PDA

View Full Version : NASA feed 'goes down as horseshoe UFO appears on ISS live cam'



Peter1469
04-18-2016, 08:15 PM
NASA feed 'goes down as horseshoe UFO appears on ISS live cam' (http://www.mirror.co.uk/news/weird-news/nasa-feed-goes-down-horseshoe-7783713)
This is a fairly common occurrence. You can watch the live feed and every now and then something shows up. There are people with nothing else to do that watch all the time and take screen shots as warranted. So the days of NASA editing pictures and tape before the public sees it is over.


NASA has been accused of an alien cover up after a live ISS feed appearing to show a horseshoe UFO (http://www.mirror.co.uk/all-about/ufos) suddenly went down.

Conspiracy theorists are having a field day over the sighting of the strange U-shaped object hovering on the horizon of the the International Space Station.


They claim NASA 'cut the live feed' after the glowing blue object flew too close to the space station.


Some have even gone as far to say NASA's funding should be cut over their "great alien deception".


The mysterious UFO was first spotted by Scott Waring of UFO Sightings Daily as he watched the live stream.


He then passed the footage on to alien hunter Tyler Glockner who uploaded the video to is YouTube channel secureteam10 (https://www.youtube.com/watch?v=b7tlUS6bx04) .

waltky
04-18-2016, 09:54 PM
Is prob'ly from the Crab nebula.

waltky
09-09-2018, 10:31 AM
Could Nasa's James Webb Space Telescope detect alien life?...
:huh:
Could Nasa's James Webb Space Telescope detect alien life?
7 September 2018 - If it does launch as currently scheduled in 2021, it will be 14 years late.
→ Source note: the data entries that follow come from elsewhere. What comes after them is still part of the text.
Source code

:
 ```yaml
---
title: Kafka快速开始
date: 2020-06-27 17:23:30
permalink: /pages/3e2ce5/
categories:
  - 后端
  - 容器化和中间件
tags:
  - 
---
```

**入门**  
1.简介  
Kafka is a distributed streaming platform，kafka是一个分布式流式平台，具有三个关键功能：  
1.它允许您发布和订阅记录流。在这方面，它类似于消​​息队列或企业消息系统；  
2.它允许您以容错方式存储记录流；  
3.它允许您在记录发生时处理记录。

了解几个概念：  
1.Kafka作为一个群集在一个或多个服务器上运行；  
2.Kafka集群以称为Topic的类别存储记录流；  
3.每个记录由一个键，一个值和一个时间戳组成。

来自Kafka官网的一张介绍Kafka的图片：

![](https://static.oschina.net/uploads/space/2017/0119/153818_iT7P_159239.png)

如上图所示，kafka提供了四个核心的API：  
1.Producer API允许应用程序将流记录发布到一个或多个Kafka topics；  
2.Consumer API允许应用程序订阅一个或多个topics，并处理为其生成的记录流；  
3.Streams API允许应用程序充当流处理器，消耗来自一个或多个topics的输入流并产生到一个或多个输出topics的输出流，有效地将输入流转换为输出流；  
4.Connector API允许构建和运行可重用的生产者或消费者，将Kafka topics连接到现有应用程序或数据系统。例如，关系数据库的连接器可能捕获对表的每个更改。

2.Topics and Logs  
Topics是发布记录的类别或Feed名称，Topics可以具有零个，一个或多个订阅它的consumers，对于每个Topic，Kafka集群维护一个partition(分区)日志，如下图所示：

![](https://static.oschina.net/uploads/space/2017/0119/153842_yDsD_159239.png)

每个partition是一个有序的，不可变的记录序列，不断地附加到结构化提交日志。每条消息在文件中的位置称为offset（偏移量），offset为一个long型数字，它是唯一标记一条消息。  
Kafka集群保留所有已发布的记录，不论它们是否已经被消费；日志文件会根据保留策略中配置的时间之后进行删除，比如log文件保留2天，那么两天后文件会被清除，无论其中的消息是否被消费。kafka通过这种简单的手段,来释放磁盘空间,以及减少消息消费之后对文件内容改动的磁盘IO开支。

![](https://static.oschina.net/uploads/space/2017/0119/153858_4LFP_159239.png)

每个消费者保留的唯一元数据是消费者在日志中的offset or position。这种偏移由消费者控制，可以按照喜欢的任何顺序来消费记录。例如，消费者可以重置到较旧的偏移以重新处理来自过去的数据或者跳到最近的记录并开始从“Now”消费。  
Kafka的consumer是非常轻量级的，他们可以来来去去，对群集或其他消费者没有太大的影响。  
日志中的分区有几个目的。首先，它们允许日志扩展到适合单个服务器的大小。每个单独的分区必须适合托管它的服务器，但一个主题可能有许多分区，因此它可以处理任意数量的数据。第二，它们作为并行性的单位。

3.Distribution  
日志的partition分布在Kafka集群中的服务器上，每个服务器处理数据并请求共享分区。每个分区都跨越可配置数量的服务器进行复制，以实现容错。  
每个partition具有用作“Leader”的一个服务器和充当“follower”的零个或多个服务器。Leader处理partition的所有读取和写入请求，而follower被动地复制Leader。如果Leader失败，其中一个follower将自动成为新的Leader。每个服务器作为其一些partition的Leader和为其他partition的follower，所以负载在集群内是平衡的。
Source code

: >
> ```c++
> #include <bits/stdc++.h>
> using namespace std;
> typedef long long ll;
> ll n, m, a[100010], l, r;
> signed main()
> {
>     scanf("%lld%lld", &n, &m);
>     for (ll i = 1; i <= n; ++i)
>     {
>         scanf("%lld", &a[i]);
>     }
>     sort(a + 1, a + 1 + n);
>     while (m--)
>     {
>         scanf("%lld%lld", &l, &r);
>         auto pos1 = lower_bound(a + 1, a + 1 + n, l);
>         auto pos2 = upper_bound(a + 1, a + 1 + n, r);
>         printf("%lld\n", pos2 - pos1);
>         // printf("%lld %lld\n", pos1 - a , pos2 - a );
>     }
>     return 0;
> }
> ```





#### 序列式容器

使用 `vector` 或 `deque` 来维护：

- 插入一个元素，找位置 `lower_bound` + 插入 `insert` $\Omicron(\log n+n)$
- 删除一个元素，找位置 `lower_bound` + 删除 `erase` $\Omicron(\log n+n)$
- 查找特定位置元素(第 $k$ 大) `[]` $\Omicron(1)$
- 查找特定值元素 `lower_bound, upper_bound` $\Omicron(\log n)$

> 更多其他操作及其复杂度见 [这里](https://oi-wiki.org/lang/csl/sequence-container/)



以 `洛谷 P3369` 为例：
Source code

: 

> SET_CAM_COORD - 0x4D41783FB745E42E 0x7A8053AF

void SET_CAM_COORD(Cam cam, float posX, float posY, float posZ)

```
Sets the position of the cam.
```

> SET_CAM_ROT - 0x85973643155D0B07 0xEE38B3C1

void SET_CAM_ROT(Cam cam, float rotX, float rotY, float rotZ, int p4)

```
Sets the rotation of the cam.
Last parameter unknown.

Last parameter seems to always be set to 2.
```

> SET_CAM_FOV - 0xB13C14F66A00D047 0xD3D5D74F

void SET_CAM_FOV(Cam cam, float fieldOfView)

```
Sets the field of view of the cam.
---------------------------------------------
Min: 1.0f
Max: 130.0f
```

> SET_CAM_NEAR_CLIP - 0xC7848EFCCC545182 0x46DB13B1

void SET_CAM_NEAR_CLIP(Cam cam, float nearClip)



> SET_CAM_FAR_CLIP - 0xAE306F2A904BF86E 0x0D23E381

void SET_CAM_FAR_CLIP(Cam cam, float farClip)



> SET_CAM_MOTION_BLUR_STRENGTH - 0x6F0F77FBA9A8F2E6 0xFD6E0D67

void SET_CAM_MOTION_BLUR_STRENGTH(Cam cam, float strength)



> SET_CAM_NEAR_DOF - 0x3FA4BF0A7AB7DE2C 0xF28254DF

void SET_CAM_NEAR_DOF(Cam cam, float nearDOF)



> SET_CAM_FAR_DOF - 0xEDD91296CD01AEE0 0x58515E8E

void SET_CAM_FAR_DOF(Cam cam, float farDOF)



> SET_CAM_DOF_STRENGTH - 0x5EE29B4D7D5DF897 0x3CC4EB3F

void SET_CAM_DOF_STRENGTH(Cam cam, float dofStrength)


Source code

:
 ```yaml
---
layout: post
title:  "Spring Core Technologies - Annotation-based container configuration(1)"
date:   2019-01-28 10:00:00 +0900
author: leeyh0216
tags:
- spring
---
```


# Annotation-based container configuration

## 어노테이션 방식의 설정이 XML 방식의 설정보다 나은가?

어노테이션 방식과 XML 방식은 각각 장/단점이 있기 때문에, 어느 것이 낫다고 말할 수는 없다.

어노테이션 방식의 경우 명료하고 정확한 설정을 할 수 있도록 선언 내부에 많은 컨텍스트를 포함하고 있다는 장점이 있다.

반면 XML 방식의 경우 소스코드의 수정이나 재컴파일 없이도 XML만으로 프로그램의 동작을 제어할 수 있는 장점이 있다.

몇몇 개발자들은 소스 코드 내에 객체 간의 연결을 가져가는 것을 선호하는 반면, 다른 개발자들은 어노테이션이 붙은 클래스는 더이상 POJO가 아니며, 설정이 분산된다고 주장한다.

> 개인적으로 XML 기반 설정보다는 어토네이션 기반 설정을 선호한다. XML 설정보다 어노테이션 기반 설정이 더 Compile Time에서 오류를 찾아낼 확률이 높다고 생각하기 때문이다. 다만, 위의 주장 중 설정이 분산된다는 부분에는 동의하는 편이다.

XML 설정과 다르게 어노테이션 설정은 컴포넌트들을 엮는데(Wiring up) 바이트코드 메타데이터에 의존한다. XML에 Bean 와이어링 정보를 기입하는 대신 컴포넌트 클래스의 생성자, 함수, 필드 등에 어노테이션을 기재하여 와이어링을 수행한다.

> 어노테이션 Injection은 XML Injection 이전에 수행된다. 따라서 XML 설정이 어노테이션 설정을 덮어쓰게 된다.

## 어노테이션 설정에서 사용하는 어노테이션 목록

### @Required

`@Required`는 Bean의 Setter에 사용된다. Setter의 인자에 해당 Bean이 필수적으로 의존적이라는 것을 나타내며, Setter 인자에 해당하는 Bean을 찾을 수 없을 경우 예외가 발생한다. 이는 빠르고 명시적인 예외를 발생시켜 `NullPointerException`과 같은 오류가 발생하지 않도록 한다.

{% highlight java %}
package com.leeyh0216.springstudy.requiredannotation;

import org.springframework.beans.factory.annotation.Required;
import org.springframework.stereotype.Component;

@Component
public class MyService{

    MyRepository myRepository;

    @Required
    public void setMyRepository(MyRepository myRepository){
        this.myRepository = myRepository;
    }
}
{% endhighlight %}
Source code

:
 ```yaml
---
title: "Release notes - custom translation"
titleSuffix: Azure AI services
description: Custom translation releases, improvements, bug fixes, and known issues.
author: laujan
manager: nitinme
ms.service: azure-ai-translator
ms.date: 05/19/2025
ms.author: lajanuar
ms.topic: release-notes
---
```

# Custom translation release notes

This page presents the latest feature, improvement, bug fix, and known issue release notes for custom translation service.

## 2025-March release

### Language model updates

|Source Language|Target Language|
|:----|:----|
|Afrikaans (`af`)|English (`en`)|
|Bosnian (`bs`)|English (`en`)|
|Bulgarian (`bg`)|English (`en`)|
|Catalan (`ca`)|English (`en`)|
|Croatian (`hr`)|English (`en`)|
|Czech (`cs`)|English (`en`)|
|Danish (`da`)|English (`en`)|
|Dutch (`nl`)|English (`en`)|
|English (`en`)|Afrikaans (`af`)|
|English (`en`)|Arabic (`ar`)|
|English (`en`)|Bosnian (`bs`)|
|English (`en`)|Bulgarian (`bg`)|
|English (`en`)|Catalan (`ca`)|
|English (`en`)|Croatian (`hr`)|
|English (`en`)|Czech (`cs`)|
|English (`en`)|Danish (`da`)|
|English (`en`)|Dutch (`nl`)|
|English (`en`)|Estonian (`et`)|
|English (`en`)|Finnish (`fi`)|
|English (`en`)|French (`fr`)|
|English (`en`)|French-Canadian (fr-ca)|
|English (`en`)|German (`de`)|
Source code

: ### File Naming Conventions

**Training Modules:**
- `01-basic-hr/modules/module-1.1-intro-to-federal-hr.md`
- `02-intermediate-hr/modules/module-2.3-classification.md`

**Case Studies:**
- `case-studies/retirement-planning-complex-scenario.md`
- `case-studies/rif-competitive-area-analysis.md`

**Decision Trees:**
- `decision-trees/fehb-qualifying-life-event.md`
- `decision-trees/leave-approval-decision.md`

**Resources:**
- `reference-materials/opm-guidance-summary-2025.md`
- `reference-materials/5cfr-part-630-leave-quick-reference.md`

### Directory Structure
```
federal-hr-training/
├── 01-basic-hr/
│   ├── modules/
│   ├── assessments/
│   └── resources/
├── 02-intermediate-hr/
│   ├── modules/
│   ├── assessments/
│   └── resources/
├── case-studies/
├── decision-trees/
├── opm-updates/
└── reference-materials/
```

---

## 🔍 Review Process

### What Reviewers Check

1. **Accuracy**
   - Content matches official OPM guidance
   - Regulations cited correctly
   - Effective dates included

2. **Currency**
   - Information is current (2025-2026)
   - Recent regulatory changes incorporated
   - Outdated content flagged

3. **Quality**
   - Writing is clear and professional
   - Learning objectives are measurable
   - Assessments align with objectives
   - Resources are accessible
When finally in position, though - orbiting the Sun 1.5 million km from Earth - Nasa's James Webb Space Telescope promises an astronomical revolution.



The US space agency boasts that it will literally "look back in time to see the very first galaxies that formed in the early Universe". As if those claims were not bold enough, scientists have now surmised that the eventual successor to the world famous and beloved Hubble Space Telescope may - thanks to its 6.5m golden mirror and exquisitely sensitive cameras - have a another extraordinary talent. The JWST, as it is called, may be able to look for signs of alien life - detecting whether atmospheres of planets orbiting nearby stars are being modified by that life.



https://ichef.bbci.co.uk/news/660/cpsprodpb/951C/production/_102227183_mirror.jpg
Webb contains novel technologies that have never previously been flown in space



Despite this, the project to build it narrowly survived cancellation by the US Government in 2011. That was in no small part down to its (perhaps appropriately) astronomical cost - an estimated $10bn rather than its originally planned $1bn. Back on Earth, however, astronomers - including the University of Washington team who proposed "life-detection" observations using the telescope - are unerringly thrilled at the prospect of its launch.



How do you detect life on distant planets?

University of Washington astronomer Joshua Krissansen-Totton and his team have looked into whether the telescope could detect signs of what they call "biosignatures" in the atmospheres of planets that are orbiting a nearby star. "We could do these life-detection observations in the next few years," says Mr Krissansen-Totton. The basis for this search may lie in JWST being so sensitive to light that it could pick up so-called "atmospheric chemical disequilibrium". It may not be a catchy term, but it is an idea with a long heritage, promoted by celebrated scientists James Lovelock and Carl Sagan. The reasoning is that if all life on Earth disappeared tomorrow, the many gases which make up our atmosphere would undergo natural chemical reactions, and the atmosphere would slowly revert to a different chemical mixture. It is continually held away from this state by organisms on our planet expelling waste gases as they live.




https://ichef.bbci.co.uk/news/624/cpsprodpb/1341D/production/_103277887_jwst_labelled_624in.jpg



Because of this, searching for signs of oxygen (or its chemical cousin ozone) has long been thought to be a good way of finding life. But this does rest on the assumption that extraterrestrial life runs by the same biological rules as our own. It might not. Therefore, assessing atmospheric chemical disequilibrium - looking for other gases and figuring out how far out of kilter from "normal' a planet's atmosphere sits - could be key to finding alien life of any kind. The chemical make-up of the atmosphere of a planet orbitin g another star can be measured in light by carefully measuring the minuscule dip in starlight as the planet passes between us and the star during the planet's orbit. The gases in the planet's atmosphere cause the light reduction to vary with the wavelength - or colour - of light, revealing information about how much of each chemical is present.